*Input data*.
+ + +

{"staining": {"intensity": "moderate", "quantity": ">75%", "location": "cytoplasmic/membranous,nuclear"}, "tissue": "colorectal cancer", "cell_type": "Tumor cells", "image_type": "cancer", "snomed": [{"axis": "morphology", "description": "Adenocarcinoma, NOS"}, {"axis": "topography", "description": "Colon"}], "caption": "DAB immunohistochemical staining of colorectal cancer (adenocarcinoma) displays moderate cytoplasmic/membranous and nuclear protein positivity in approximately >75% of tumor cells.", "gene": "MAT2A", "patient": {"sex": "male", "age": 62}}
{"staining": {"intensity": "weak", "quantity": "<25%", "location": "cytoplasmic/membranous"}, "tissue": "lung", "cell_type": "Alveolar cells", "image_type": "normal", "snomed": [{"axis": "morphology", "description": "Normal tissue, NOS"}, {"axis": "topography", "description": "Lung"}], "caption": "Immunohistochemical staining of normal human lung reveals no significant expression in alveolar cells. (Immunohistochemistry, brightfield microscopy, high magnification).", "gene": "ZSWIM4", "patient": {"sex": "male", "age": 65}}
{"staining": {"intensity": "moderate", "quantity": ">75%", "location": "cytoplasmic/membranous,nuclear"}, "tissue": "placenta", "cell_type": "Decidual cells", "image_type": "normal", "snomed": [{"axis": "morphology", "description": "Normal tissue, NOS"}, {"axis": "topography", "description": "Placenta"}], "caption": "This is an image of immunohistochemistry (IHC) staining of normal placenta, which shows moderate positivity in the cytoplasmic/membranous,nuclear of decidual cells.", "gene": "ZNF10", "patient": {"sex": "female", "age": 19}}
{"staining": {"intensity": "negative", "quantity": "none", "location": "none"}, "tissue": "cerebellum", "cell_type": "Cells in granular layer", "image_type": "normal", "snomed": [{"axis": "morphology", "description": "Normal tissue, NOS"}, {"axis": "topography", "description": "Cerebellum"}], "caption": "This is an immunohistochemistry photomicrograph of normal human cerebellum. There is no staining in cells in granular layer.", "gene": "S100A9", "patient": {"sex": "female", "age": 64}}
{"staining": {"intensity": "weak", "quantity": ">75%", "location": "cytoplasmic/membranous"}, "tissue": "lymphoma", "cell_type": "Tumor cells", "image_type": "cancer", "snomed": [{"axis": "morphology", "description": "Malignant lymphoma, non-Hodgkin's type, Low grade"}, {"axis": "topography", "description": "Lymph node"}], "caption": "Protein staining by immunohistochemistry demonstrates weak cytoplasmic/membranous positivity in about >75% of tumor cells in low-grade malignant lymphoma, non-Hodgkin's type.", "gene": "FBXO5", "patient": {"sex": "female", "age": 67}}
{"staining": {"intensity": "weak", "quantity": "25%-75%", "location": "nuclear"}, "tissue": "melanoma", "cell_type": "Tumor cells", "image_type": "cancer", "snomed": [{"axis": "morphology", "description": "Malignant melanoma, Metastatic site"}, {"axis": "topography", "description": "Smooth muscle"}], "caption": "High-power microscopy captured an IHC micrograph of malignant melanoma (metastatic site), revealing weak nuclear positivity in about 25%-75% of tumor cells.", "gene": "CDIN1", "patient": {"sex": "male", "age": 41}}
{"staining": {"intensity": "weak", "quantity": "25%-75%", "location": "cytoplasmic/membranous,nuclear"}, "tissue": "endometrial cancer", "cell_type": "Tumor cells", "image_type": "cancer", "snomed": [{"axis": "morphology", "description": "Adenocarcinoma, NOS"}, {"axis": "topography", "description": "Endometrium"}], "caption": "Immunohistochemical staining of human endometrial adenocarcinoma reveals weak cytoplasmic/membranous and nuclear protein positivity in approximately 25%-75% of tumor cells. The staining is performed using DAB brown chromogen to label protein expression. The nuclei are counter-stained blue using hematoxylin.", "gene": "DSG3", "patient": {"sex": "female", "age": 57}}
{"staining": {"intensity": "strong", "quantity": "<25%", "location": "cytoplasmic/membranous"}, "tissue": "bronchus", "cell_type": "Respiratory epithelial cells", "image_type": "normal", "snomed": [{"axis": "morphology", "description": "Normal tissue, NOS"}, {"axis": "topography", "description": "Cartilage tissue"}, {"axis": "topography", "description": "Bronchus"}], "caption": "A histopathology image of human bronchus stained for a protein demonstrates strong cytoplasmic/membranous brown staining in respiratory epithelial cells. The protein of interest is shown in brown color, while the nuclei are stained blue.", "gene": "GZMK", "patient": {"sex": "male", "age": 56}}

+ + +

*Instructions to follow*.
Each record is to be retyped exactly as it appears.

*Response area*.
{"staining": {"intensity": "moderate", "quantity": ">75%", "location": "cytoplasmic/membranous,nuclear"}, "tissue": "colorectal cancer", "cell_type": "Tumor cells", "image_type": "cancer", "snomed": [{"axis": "morphology", "description": "Adenocarcinoma, NOS"}, {"axis": "topography", "description": "Colon"}], "caption": "DAB immunohistochemical staining of colorectal cancer (adenocarcinoma) displays moderate cytoplasmic/membranous and nuclear protein positivity in approximately >75% of tumor cells.", "gene": "MAT2A", "patient": {"sex": "male", "age": 62}}
{"staining": {"intensity": "weak", "quantity": "<25%", "location": "cytoplasmic/membranous"}, "tissue": "lung", "cell_type": "Alveolar cells", "image_type": "normal", "snomed": [{"axis": "morphology", "description": "Normal tissue, NOS"}, {"axis": "topography", "description": "Lung"}], "caption": "Immunohistochemical staining of normal human lung reveals no significant expression in alveolar cells. (Immunohistochemistry, brightfield microscopy, high magnification).", "gene": "ZSWIM4", "patient": {"sex": "male", "age": 65}}
{"staining": {"intensity": "moderate", "quantity": ">75%", "location": "cytoplasmic/membranous,nuclear"}, "tissue": "placenta", "cell_type": "Decidual cells", "image_type": "normal", "snomed": [{"axis": "morphology", "description": "Normal tissue, NOS"}, {"axis": "topography", "description": "Placenta"}], "caption": "This is an image of immunohistochemistry (IHC) staining of normal placenta, which shows moderate positivity in the cytoplasmic/membranous,nuclear of decidual cells.", "gene": "ZNF10", "patient": {"sex": "female", "age": 19}}
{"staining": {"intensity": "negative", "quantity": "none", "location": "none"}, "tissue": "cerebellum", "cell_type": "Cells in granular layer", "image_type": "normal", "snomed": [{"axis": "morphology", "description": "Normal tissue, NOS"}, {"axis": "topography", "description": "Cerebellum"}], "caption": "This is an immunohistochemistry photomicrograph of normal human cerebellum. There is no staining in cells in granular layer.", "gene": "S100A9", "patient": {"sex": "female", "age": 64}}
{"staining": {"intensity": "weak", "quantity": ">75%", "location": "cytoplasmic/membranous"}, "tissue": "lymphoma", "cell_type": "Tumor cells", "image_type": "cancer", "snomed": [{"axis": "morphology", "description": "Malignant lymphoma, non-Hodgkin's type, Low grade"}, {"axis": "topography", "description": "Lymph node"}], "caption": "Protein staining by immunohistochemistry demonstrates weak cytoplasmic/membranous positivity in about >75% of tumor cells in low-grade malignant lymphoma, non-Hodgkin's type.", "gene": "FBXO5", "patient": {"sex": "female", "age": 67}}
{"staining": {"intensity": "weak", "quantity": "25%-75%", "location": "nuclear"}, "tissue": "melanoma", "cell_type": "Tumor cells", "image_type": "cancer", "snomed": [{"axis": "morphology", "description": "Malignant melanoma, Metastatic site"}, {"axis": "topography", "description": "Smooth muscle"}], "caption": "High-power microscopy captured an IHC micrograph of malignant melanoma (metastatic site), revealing weak nuclear positivity in about 25%-75% of tumor cells.", "gene": "CDIN1", "patient": {"sex": "male", "age": 41}}
{"staining": {"intensity": "weak", "quantity": "25%-75%", "location": "cytoplasmic/membranous,nuclear"}, "tissue": "endometrial cancer", "cell_type": "Tumor cells", "image_type": "cancer", "snomed": [{"axis": "morphology", "description": "Adenocarcinoma, NOS"}, {"axis": "topography", "description": "Endometrium"}], "caption": "Immunohistochemical staining of human endometrial adenocarcinoma reveals weak cytoplasmic/membranous and nuclear protein positivity in approximately 25%-75% of tumor cells. The staining is performed using DAB brown chromogen to label protein expression. The nuclei are counter-stained blue using hematoxylin.", "gene": "DSG3", "patient": {"sex": "female", "age": 57}}
{"staining": {"intensity": "strong", "quantity": "<25%", "location": "cytoplasmic/membranous"}, "tissue": "bronchus", "cell_type": "Respiratory epithelial cells", "image_type": "normal", "snomed": [{"axis": "morphology", "description": "Normal tissue, NOS"}, {"axis": "topography", "description": "Cartilage tissue"}, {"axis": "topography", "description": "Bronchus"}], "caption": "A histopathology image of human bronchus stained for a protein demonstrates strong cytoplasmic/membranous brown staining in respiratory epithelial cells. The protein of interest is shown in brown color, while the nuclei are stained blue.", "gene": "GZMK", "patient": {"sex": "male", "age": 56}}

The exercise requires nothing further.